__The problem__
Copy word for word the stretch of the rows below from the line containing "Which category has" through the end of the rows. Leave out the pictures.

__Data supplied__
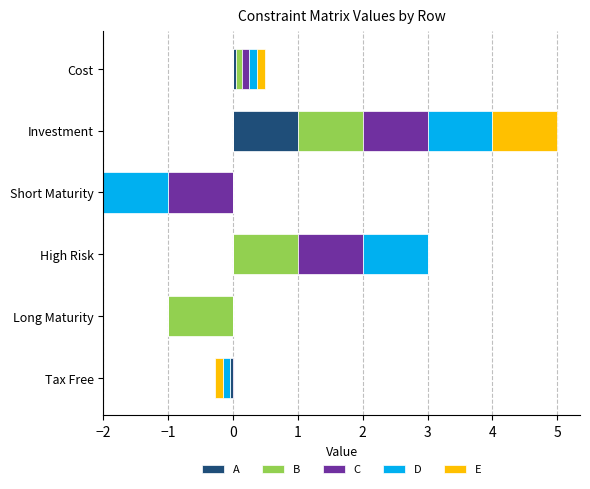

Between Investment and Tax Free, which series saw the biggest shift?

A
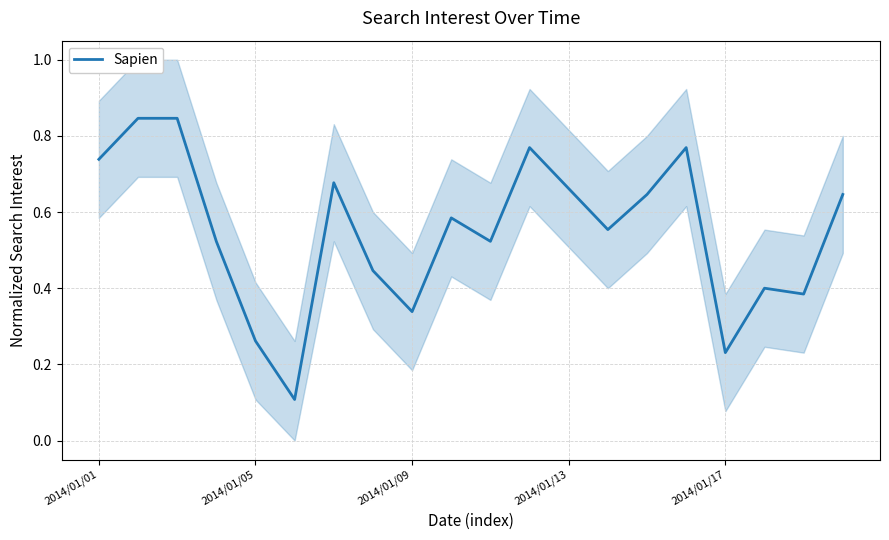

Count the number of categories in the chart.

20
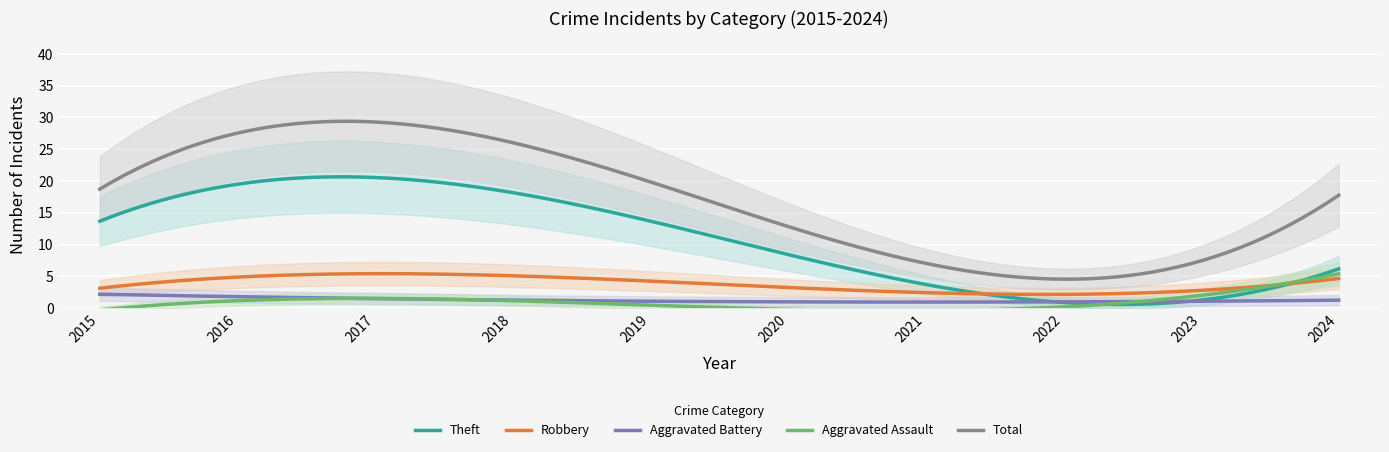

True or false: Total and Aggravated Battery intersect in this chart.

False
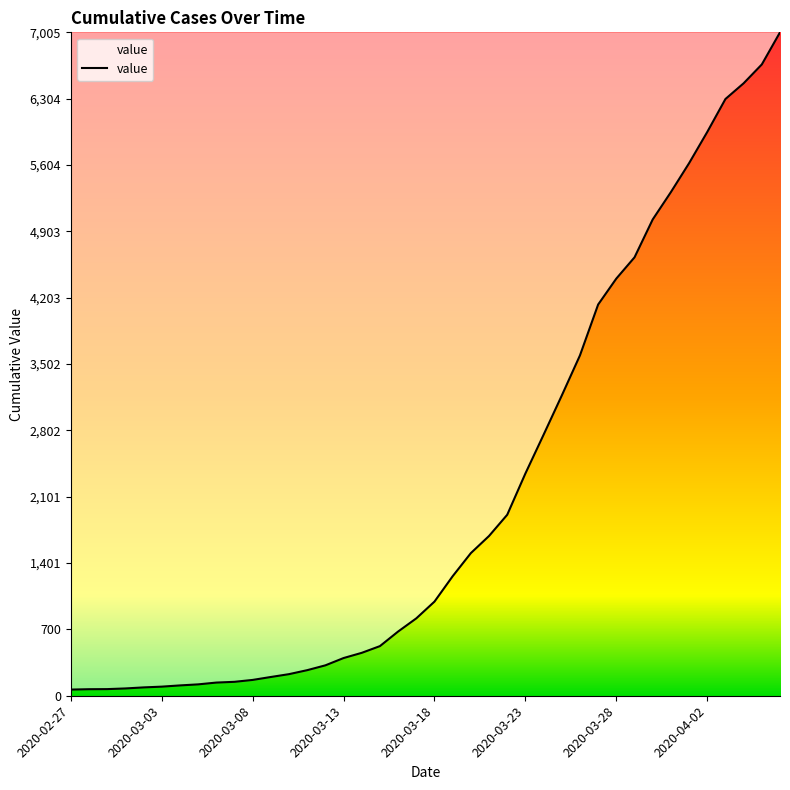

What is the maximum value shown in the chart?

7005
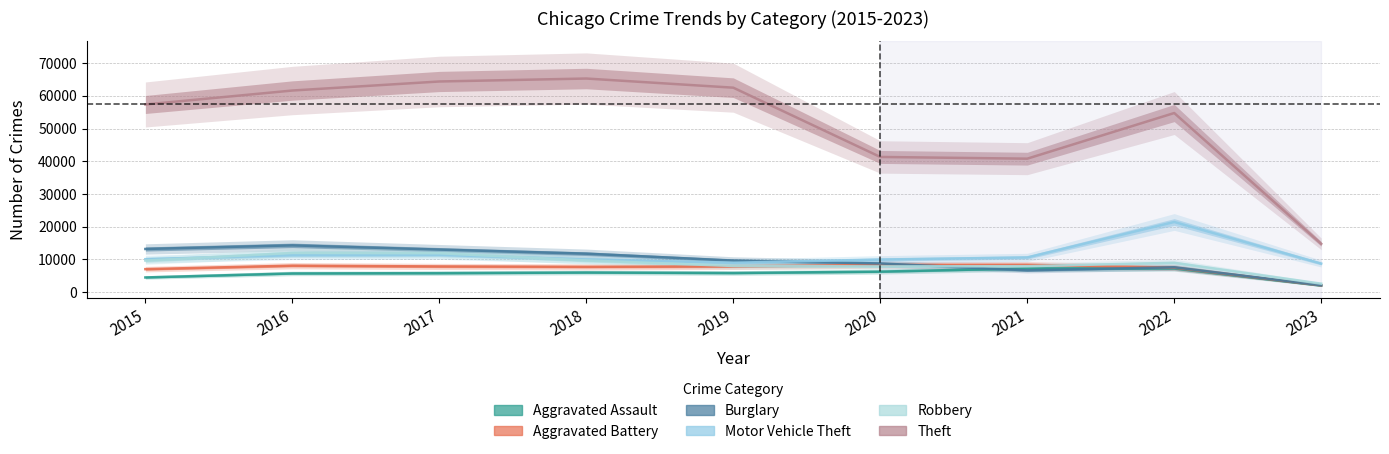

Which category has the lowest value in the Motor Vehicle Theft series?

2023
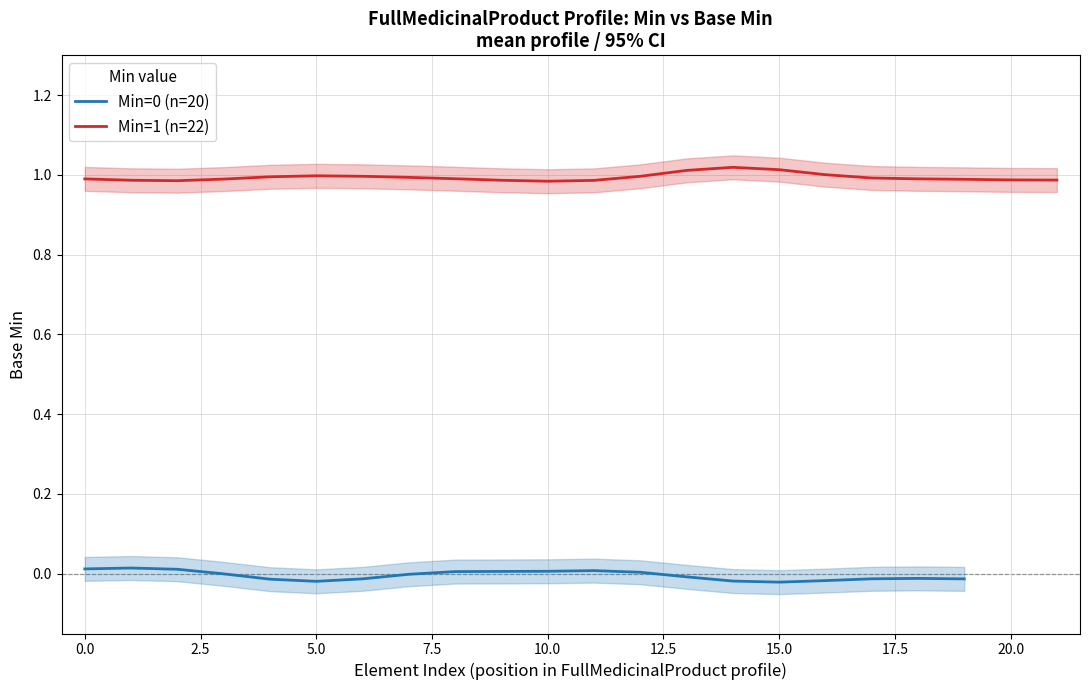

What is the total value across all series at 16?

1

__Task output__
Which category has the lowest value in the Motor Vehicle Theft series?

2023

What is the total value across all series at 16?

1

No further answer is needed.